Tuesday, November 29, 2022

From the Texas AWWA: Houston, Texas: A Big City with a Growing Thirst for Drinking Water

Public policy analysis from the Texas Chapter of the American Water Works Association - a professional association. 

- Click here for the article

As the fourth largest city in the United States, Houston’s sheer physical size (a service area of 640 square miles) adds to the challenge of planning for its population in the years to come. The City of Houston’s Drinking Water Operations’ three major surface water plants and dozens of water wells (Department of Public Works and Engineering and Public Utilities Division) currently produce more than 146 billion gallons of drinking water which is distributed through over 7,500 miles of pipe each year.

Houstonians have long lived with what could be viewed as an overabundance of adverse physical characteristics. These add a multitude of complications to any calculus for Houston futurists.

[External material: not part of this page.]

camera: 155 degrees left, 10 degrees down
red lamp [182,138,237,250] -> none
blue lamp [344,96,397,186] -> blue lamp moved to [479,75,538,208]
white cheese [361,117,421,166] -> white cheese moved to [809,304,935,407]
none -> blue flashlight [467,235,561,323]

. . . Because of land subsidence, Houston area city leaders were mandated to end the use of groundwater in Harris, Galveston and Fort Bend counties and convert to surface water instead. According to its website, the State of Texas created the Houston-Galveston Subsidence District in 1975. The Subsidence District provides guidelines for, and facilitates compliance with, the mandate. The agency’s mission is “to provide for the regulation of groundwater withdrawal throughout Harris and Galveston counties for the purpose of preventing land subsidence which leads to increased flooding.”

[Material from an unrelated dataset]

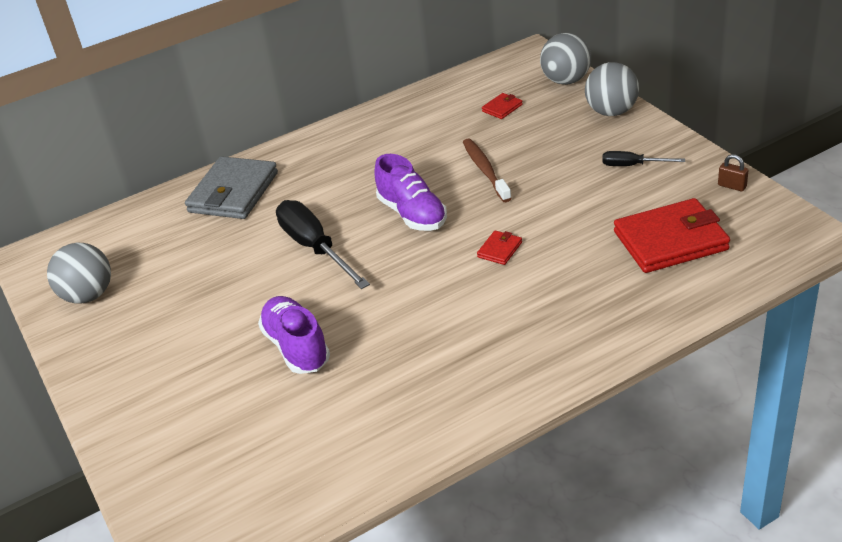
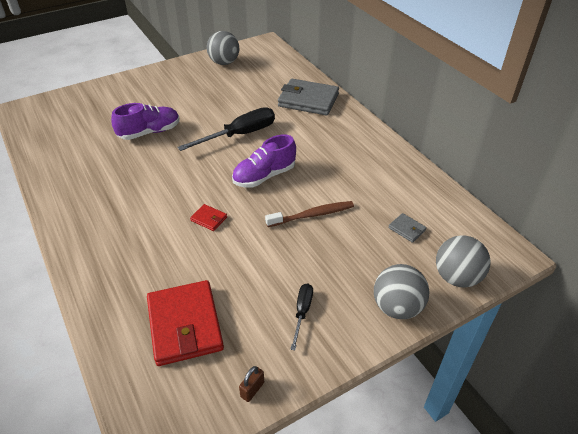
camera: 85 degrees right, 5 degrees up
red wallet [482,93,523,119] -> grey wallet [388,213,427,243]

“In terms of subsidence issues, the City has been very successful in reducing dependency on groundwater at the present time; only 20 percent of the City’s water comes from groundwater. In the next several years, that percentage will be further reduced, so the City remains in compliance with subsidence district’s mandates,” stated Yvonne Forrest, City of Houston, Public Utilities Senior Assistant Director in a Texas Water Conservation Association (TWCA) Confluence article in 2016.

The conversion process to surface water is expected to be complete by 2025. It is anticipated that subsidence should be controlled in 2020 and halted by 2030.

The twin concerns—land subsidence and an exploding population—have become the two major drivers in the quest for additional surface water supplies for the City of Houston.